There was a knock-on effect on wider culture, too—for example, in America, movie theaters were among the earliest adopters of air-conditioning, helping to boost the popularity of cinema as a leisure activity during the Great Depression, cementing the cultural impact of the golden age of film and making it perhaps the defining entertainment form of the twentieth century. Basically, what we’re saying is Thomas Midgley invented Los Angeles: a city that runs on cars and AC, and is home to the movie business.
So the next time you sit in a cinema watching a dumb Hollywood film about a cop who doesn’t play by the rules taking on a crime wave, just remember that almost everything about your experience may well come down to the fact that Thomas Midgley Jr. assumed the chemicals he’d invented would be harmless, and would make him three cents on the gallon.

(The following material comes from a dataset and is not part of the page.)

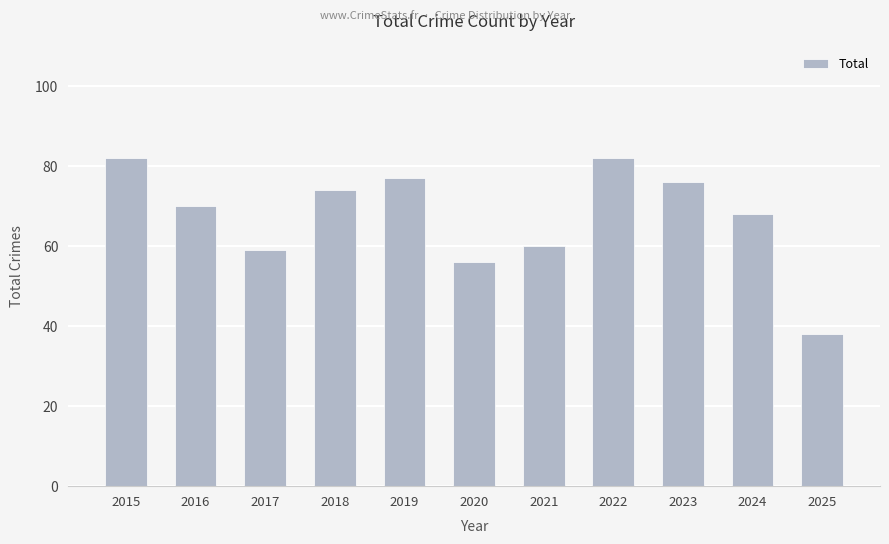

What is the greatest value displayed?

82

6 SCIENTISTS WHO WERE KILLED BY THEIR OWN SCIENCE
Jesse William Lazear
American medic Jesse William Lazear proved beyond doubt that yellow fever was transmitted by mosquitoes—by letting one of the disease-carrying mosquitoes bite him. He died, proving his theory right.
Franz Reichelt
An Austrian French tailor who in 1912 confidently attempted to test his elaborate new parachute suit by jumping from the Eiffel Tower while wearing it (he was supposed to use a dummy). Plummeted to his death.
Daniel Alcides Carrión García
Peruvian medical student Carrión was determined to investigate Carrion’s disease. Of course, it wasn’t called Carrion’s disease then. It got that name after he injected himself with blood drawn from the warts of a victim, and died.